TALK SHOW
› Por Moira Soto
Noche de bienaventuranza la del próximo domingo para fans del melodrama –ese género que con zafio desprecio algunos todavía catalogan “para mujeres”– y particularmente del admirable director Douglas Sirk. Subestimado por la crítica en su momento, respetado por cineastas de la Nouvelle Vague como Godard y Truffaut, venerado por Fassbinder, que lo convocó para que trabajara con él en la Escuela de Cine de Munich, Douglas Sirk (Detlef Sierck, en los papeles), nacido en Hamburgo en 1897, había dejado Alemania en 1937 para proteger a su esposa de origen judío, la actriz Hilde Jary. Seguramente, realizador de Lo que el cielo nos da (1955) y Angeles caídos (1957) –los films que se emitirán pasado mañana– se habría exiliado de todas maneras, tal su rechazo a la ideología y los métodos nazis que ya habían hecho mella en su actividad de director teatral por el tipo de piezas que solía elegir (puso en escena una obra que defendía a Sacco y Vanzetti en 1930 y luego, en 1933, Lago de plata, de Kaiser y Weill), situación que lo había inducido a pasarse al campo cinematográfico.
Tanto en el teatro como en la pantalla, DS aplicó sus amplios conocimientos literarios, filosóficos, sobre historia del arte e incluso la práctica de la pintura. De hecho, estando todavía en Alemania había propuesto a los productores una adaptación de Pylon, de Faulkner, que finalmente realizó en los Estados Unidos bajo el título The Tarnished Angels. En su país, además, ofreció numerosas e innovadoras puestas de clásicos (Schiller, Goethe, Von Kleist, Strindberg, Shakespeare), se relacionó con Brecht, Werfel, Meyerhold.
Ese es el hombre que llega en 1938 a Hollywood y que después de trabajar un tiempo como guionista comienza a dirigir films para varias compañías hasta que finalmente recala en la Universal, donde realizará los magníficos melodramas anunciados, y también Sublime obsesión (1953), Palabras al viento (1956, pasado con frecuencia por Cinecanal Classics) e Imitación de la vida (1958), su última película.
Tanto en Lo que el cielo... como en Angeles..., Sirk trabajó con varios de sus colaboradores habituales en dirección de arte, escenografía, música, pero, como de costumbre, el director impuso esos criterios que conformaban su estilo visual, su manera de generar emociones, su poética tan ligada a la fuerza de los sentimientos y el poder del azar. En ambos films habla de amores con interferencias, de amores aparentemente imposibles. Lo que el cielo nos da (foto) es un ataque sin atenuantes a la hipocresía, la intolerancia, la tilinguería de la clase dominante de un pueblito de Nueva Inglaterra en los ‘50. En este film que cuenta el romance con altibajos de una viuda con hijos adolescentes y un jardinero guapísimo y más joven, Douglas Sirk despliega un discurso ecológico de anticipación, a la vez que incita a la libertad de escuchar los propios deseos, de asumir la propia singularidad, de escuchar la propia música interna. Jane Wyman, la protagonista, incluso toma en su manos un libro de Thoreau y lee en voz alta: “¿Por qué apresurarnos tan desesperadamente por triunfar?”.

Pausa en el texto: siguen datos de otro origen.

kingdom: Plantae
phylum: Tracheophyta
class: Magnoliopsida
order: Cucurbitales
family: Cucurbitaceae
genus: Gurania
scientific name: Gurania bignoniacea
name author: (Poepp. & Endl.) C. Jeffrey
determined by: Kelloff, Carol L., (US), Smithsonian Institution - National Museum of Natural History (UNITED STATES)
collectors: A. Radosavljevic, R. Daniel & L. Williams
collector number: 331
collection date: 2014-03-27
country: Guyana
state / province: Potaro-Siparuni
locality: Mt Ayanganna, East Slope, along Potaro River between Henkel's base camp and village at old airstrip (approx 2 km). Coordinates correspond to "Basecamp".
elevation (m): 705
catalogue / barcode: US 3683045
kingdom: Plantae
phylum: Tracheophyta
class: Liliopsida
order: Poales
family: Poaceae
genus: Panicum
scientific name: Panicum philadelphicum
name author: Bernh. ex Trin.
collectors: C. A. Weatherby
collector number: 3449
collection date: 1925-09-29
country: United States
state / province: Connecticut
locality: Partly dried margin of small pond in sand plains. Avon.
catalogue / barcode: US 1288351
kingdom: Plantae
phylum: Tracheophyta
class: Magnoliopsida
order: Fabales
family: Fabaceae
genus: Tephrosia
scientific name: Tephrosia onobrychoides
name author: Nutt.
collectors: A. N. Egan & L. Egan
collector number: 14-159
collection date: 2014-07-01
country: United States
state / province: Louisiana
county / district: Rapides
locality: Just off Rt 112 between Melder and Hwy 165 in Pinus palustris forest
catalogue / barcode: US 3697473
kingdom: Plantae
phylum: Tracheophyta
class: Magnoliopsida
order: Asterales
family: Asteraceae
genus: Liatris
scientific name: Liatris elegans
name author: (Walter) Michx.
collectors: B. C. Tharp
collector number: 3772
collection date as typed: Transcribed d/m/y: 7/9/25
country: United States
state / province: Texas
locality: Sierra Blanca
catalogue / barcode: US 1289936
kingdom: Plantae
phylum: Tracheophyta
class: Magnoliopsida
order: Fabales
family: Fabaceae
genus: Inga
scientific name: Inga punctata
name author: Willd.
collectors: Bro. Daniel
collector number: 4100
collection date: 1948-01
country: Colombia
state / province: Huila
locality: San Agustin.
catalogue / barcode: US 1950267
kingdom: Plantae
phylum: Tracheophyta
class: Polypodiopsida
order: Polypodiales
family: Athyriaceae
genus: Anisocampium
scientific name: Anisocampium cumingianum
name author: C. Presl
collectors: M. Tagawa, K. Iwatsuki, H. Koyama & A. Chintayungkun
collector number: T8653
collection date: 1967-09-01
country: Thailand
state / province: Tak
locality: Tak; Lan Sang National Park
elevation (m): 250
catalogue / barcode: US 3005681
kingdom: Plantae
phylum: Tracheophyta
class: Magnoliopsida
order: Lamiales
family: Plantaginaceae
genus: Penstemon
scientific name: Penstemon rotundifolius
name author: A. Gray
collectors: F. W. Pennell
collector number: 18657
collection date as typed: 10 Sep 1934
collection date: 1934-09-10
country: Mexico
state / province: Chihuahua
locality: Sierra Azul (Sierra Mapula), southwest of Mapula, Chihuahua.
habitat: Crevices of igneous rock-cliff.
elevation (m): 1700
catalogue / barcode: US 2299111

Todavía menos difundida, es un acontecimiento que se pase Angeles caídos, reescritura de Faulkner para poner en escena las tensiones eróticas y emocionales de un triángulo que se vuelve un cuadrilátero: la bellísima Dorothy Malone, con su mejor cara de reventada, ama desesperadamente a su marido Robert Snack –con su mejor cara de loco–, quien solo parece tener pasión por los aviones (ex héroe de la Segunda Guerra, ahora hace vida de gitano y participa en shows aéreos). A su vez, Richard Carson, mecánico del aviador al que admira y detesta, está enamorado desde hace años de Dorothy. El trío, con el niño del matrimonio, llega a Nueva Orleáns para la celebración del Mardi Gras. El periodista Rock Hudson, saturado de alcohol y tabaco, les da alojamiento en su modesto departamento. Y en la alta noche, cuando vuelve del periódico y del bar, el aviador y el mecánico reposan en la cama doble, el chico duerme en el suelo y Dorothy, que ya flechó a Rock, lee Mi Antonia, de Willa Cather, un libro que había empezado a leer hace doce años, antes de irse de su casa en la estela de Robert. Desde la cama, el mecánico, un ojo abierto, escucha inquieto las confesiones de la mujer. No pasa nada, ni un beso, pero la atmósfera se vuelve irrespirable. Este es apenas el comienzo de esta historia de amores encadenados en medio del fárrago del carnaval, de la Gran Depresión.
Lo que el cielo nos da, el domingo a las 22, a continuación Angeles caídos, por Cinecanal Classics.